Quarry came in at 198 and never looked worse…and announced his retirement shortly afterwards, then came back in 1973. Jerry attributed part of his bad showing against Ali in their rematch due to him being drained and having watched his brother Mike get knocked out in brutal fashion by Bob Foster right before he went out to fight Ali. But he never said that's why he lost to Ali that night. According to Brookshier, Jerry told him that a few days after he lost to Ali, he found a betting stub in his father's jacket pocket indicating that his pop bet $90,000 on Ali to win the fight. That's the story exactly as it was relayed to me by Mr. Brookshier in 1988. Anyone who knows anything at all about Tom Brookshier knows he's not the type of man to make something like that up. Tom told me he loved Jerry Quarry and said he was one of the most brutally honest men he'd ever met in his life.

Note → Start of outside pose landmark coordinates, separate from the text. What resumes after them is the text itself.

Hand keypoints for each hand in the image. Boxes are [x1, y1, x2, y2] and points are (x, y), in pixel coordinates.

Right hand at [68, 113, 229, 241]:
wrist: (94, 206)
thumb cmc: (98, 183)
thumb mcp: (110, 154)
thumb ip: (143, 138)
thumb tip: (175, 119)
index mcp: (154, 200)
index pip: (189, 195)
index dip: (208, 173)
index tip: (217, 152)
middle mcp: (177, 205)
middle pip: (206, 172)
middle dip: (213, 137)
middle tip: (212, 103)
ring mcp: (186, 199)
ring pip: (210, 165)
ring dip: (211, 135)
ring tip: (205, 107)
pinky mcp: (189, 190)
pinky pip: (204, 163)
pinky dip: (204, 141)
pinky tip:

Before Ali met Ken Norton in their third fight in 1976 at Yankee Stadium, Quarry did the delayed broadcast for CBS Sports with Tom Brookshier. Jerry and Muhammad became friendly in the years that followed after their 1972 rematch. Quarry went into Ali's dressing room and interviewed him before he entered the ring for the fight. Muhammad knew Quarry liked to imitate his voice inflection, so before the interview Ali suggested that he would be Jerry Quarry the interviewer, and that he'll interview Quarry who will answer the questions as he thought Ali would, to which Quarry agreed.
After a minute of going back and forth, Ali assuming the role as Quarry doing the interview said to Jerry who was assuming him, Muhammad, Ken Norton is a positive thinker, you must be afraid of him since you appear to have turned white. Quarry, in the role of Ali, broke up and couldn't keep a straight face and the two started laughing as Ali started with the mock anger face biting his lower lip and throwing harmless punches at Jerry. Boxing fans are deprived not being able to hear Quarry's insight on Muhammad Ali and for that manner Joe Frazier too due to his passing in 1999.

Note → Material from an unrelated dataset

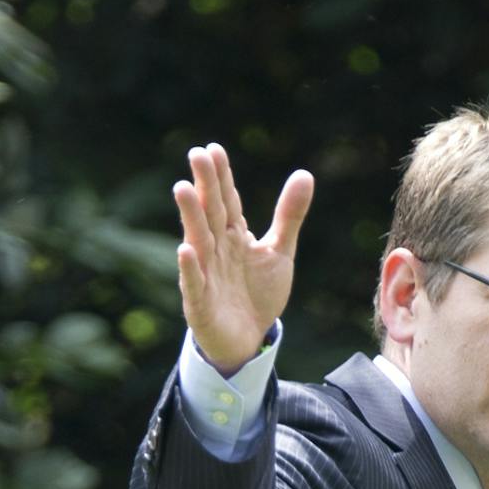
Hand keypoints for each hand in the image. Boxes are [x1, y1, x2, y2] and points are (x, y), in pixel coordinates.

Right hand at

Incidentally, Quarry was the most recent opponent of Ali and Frazier before their first fight. Jerry fought Joe in June of 1969 and Muhammad in October of 1970. He was asked repeatedly before the 1971 fight between Frazier and Ali who would win. Quarry never wavered once and said Frazier was too tough and there was no way Ali could beat Joe. In fact Jerry said Frazier would knock Ali out. He may have been wrong about the stoppage, but he had the winner right, at least for their first meeting.
As for Oscar Bonavena, what a character he was. Oscar boldly predicted after having spent 25 rounds in the ring with Joe Frazier and 15 with Ali, that Muhammad would have his way with Joe before their first fight and considered him the much greater fighter. Oh how wrong Ringo was, at least on the night of March 8th 1971.

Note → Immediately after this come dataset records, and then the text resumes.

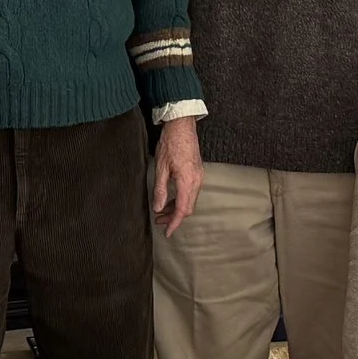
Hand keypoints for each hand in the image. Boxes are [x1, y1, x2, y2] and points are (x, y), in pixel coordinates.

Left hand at [153, 116, 203, 236]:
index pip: (183, 210)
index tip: (167, 232)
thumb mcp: (161, 168)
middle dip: (174, 218)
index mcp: (188, 181)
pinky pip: (192, 192)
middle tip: (159, 222)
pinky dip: (181, 199)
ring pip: (190, 201)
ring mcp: (199, 177)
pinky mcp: (198, 173)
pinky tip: (170, 199)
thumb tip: (159, 208)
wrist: (182, 126)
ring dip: (177, 208)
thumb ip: (161, 190)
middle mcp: (197, 181)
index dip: (174, 223)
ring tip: (161, 211)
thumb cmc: (171, 143)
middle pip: (188, 208)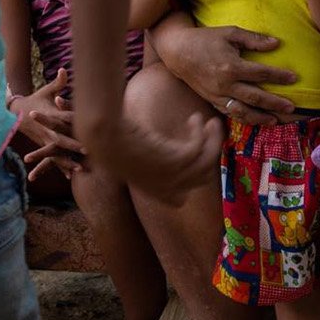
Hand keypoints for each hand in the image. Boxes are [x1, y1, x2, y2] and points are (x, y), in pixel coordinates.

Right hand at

As for Jimmy Young, he told me often times that Ali was very cunning and physically harder to move around than Foreman, Lyle and Norton were during their fights with him. Jimmy also conveyed through conversations at Frazier's gym that Ali possessed an unconquerable will.
Unfortunately we'll never get to hear from the above mentioned fighters in totality like we did the fighters who were interviewed and spoke freely and openly in “Facing Ali.”
However, seeing and hearing from Henry Cooper, George Chuvalo, Ernie Terrell, Joe Frazier, Ken Norton, George Foreman, Ron Lyle, Earnie Shavers, Leon Spinks and Larry Holmes turned out better than I anticipated. All ten had substantive things to say and left you wanting for more.